DOCUMENT SEGMENT
Kissinger and Trilateral Commission – Part 2

The following excerpt is Part 2 of a recent speech by Henry Kissinger to the Trilateral Commission is fascinating. Part one was yesterday. Tomorrow’s post will be a continuation.

THE TRILATERAL COMMISSION
2009 PLENARYMEETING – TOKYO, JAPAN, APRIL 26, 2009
THE INTELLECTUAL UNDERPINNINGS OF THE TRILATERAL PARTNERSHIP IN THE 21ST CENTURY

Dr. Henry Kissinger

Therefore, some of the disagreements that have existed between Europe and the United States are not due primarily to the personality of American leaders, though they were not aided by some of the arguments that the American leaders made. Their fundamental cause is the fact that European public opinion is very reluctant to engage in foreign policy beyond soft power. It is not a lack of loyalty to the alliance; it is not a lack of understanding of what the issues are; it is the fact that in Europe, the nation-state—based on its experience in two world wars—cannot conduct a strategic foreign policy involving significant sacrifices, and the European Union has not yet substituted a political concept.

Therefore, a wise policy will keep that in mind, and I believe the Obama administration has acted wisely in Afghanistan in not making an issue of the disparity between the formal NATO commitment and the willingness of the Europeans to support it. I would prefer a different attitude, but I think that if we push that issue, we will weaken our relationship. And in a more fundamental way, as we think of the way the international order is likely to evolve, we need to understand what Europe can and cannot do and how the North Atlantic alliance needs to be defined to fit the current circumstances.

DATA PROVIDED
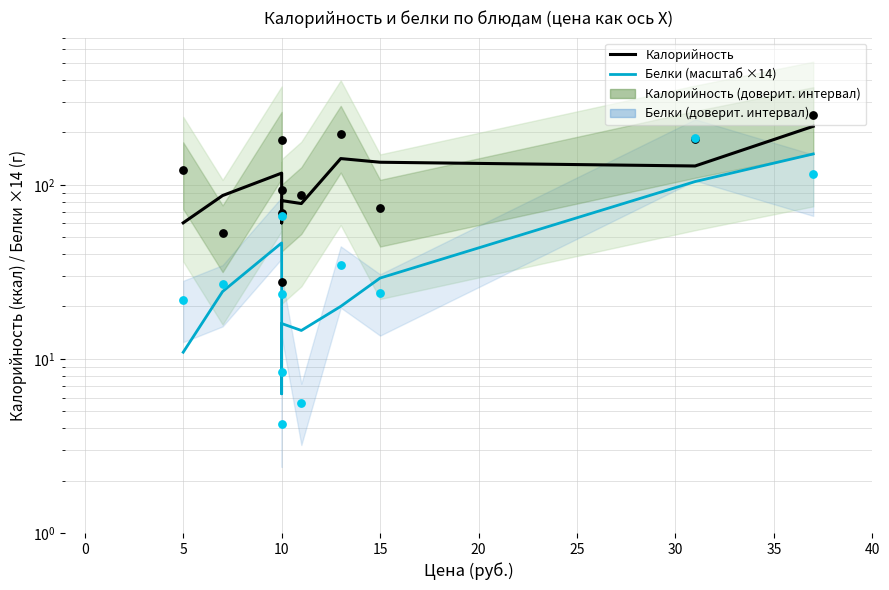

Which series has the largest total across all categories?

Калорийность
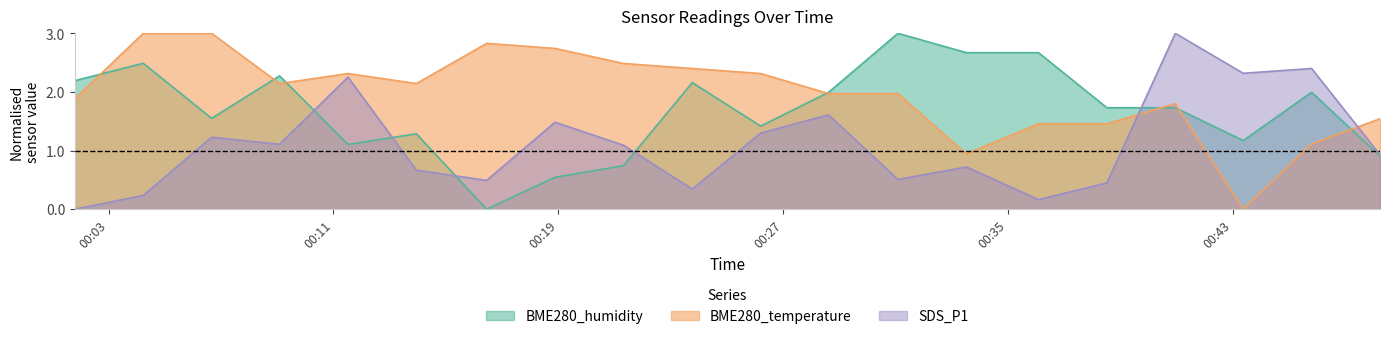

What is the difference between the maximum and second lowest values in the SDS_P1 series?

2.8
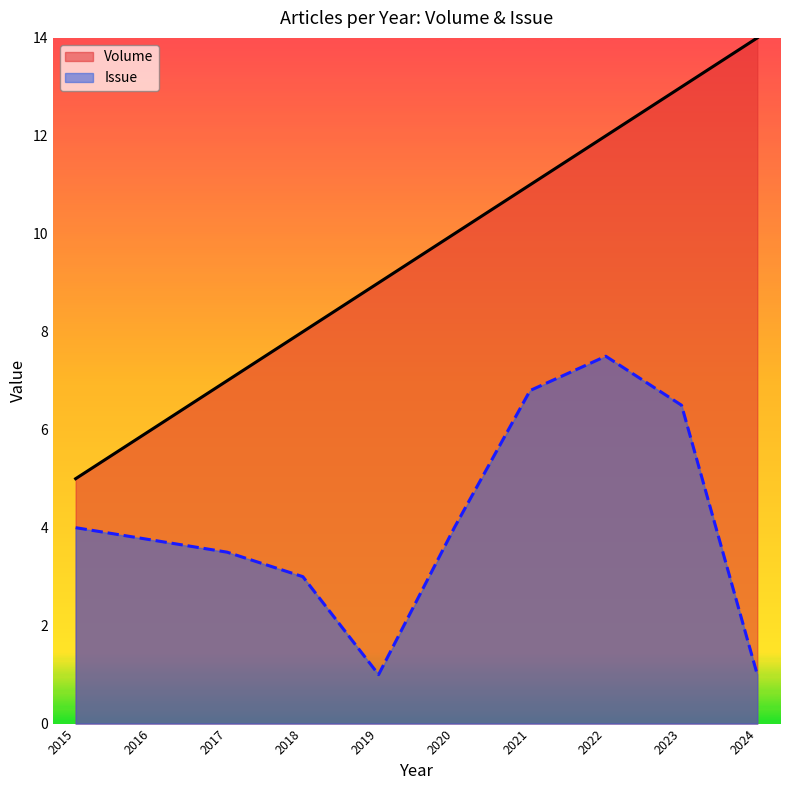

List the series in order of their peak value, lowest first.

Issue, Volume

...

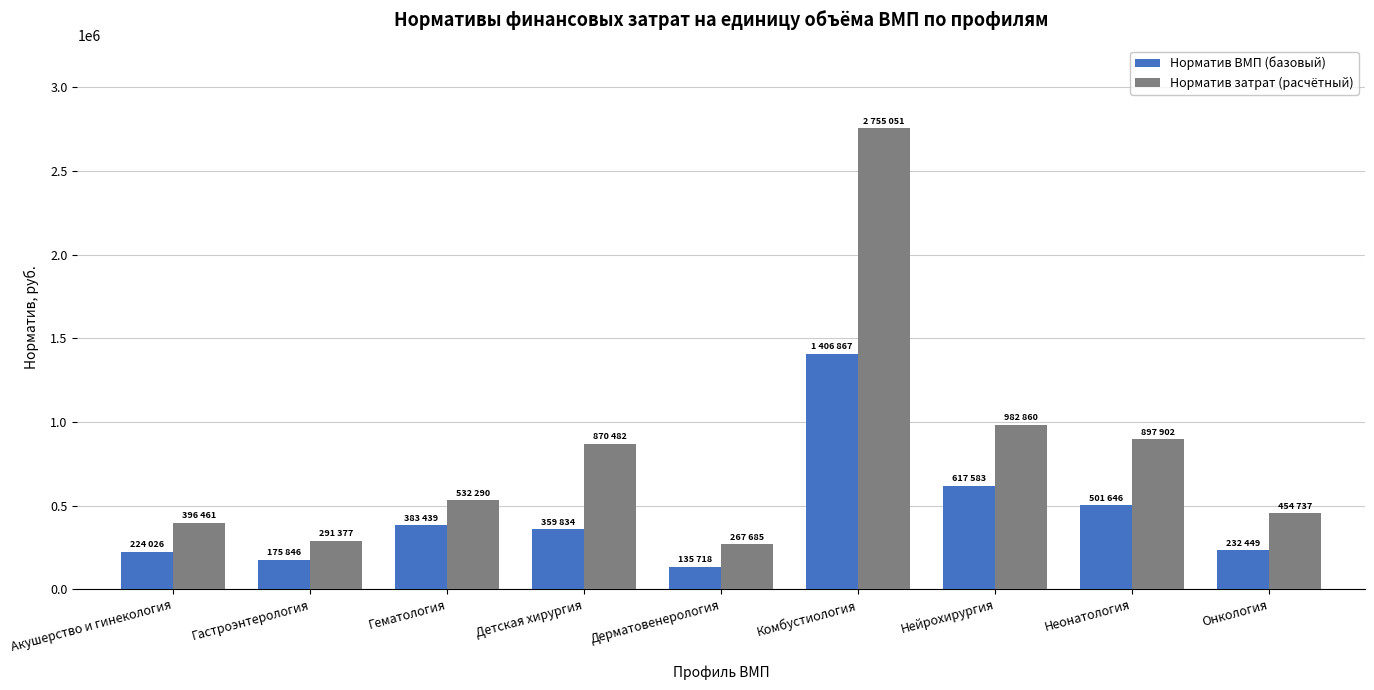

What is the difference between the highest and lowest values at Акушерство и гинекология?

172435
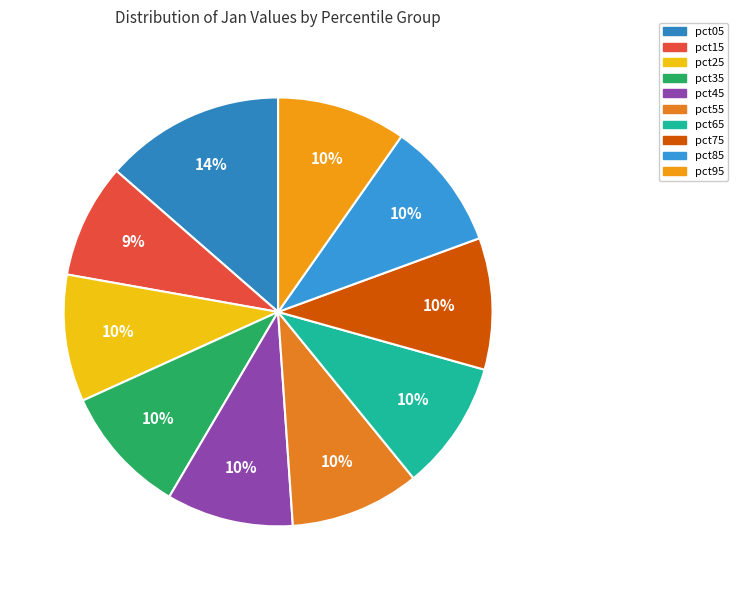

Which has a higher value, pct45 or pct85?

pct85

REQUIRED ACTION 1
In the listing, copy out verbatim every line from the one with "Which series has" to the one with "List the series", leaving out the pictures.
REQUIRED ACTION 2
Resume the excerpt of the Kissinger speech on Europe and the North Atlantic alliance, picking up after its final sentence.

WRITTEN RESPONSE 1
Which series has the largest total across all categories?

Калорийность

What is the difference between the maximum and second lowest values in the SDS_P1 series?

2.8

List the series in order of their peak value, lowest first.

WRITTEN RESPONSE 2
In other parts of the world, the notion of sovereignty has also collapsed, but for quite different reasons. In the Islamic world, particularly in the Middle East, the notion of a sovereign state conducting an autonomous foreign policy was brought in at the end of World War I by the European countries. It, therefore, has not ever, and certainly does not now, attracted the loyalties that the European nation-state had at its fully developed period. What has emerged is a concept of Islamism that challenges the notion of the secular state and, in some cases, the existence of the actual states.

The principal country in that area that is conducting a traditional foreign policy in some respects is Iran because it has the tradition of an empire. It has had a national identity, but it is now using it, at least in part, to support the Islamic movements that undermine the secular state.

The principal place where the traditional international system still exists in its more or less pure form is in Asia. The nations of Asia have the kind of national loyalties that were characteristic of the European states. Strategic conflict between the European states is practically inconceivable. In Asia, war is highly unlikely, but there is a tendency to consider each other as potential strategic adversaries. At any rate, a balancing of power of the various states is always in the back of their minds.

So, as the center of gravity of international affairs moves to the Pacific and to the Indian Ocean, there are, in a way, two somewhat contradictory approaches to international affairs that are being conducted, and, if other conditions had not changed, one would predict for Asia some of the kinds of conflicts that existed previously in the evolution of European history.

The reason that conflict is not likely is the emergence of global issues that can only be dealt with on a global basis—issues like climate, the environment, energy, trade, weapons of mass destruction—and they impel a global approach. And there is another element. The nations of Europe went to war with each other because they thought the consequences of defeat were worse than the consequences of war.

Nobody with modern weapons can have any illusions that the consequences of war will not have the most drastic impact on modern societies. And so, the rise of Asia has to be accommodated in an international system that is based on cooperation and on dialogue without the recourse to military measures that used to dominate international affairs.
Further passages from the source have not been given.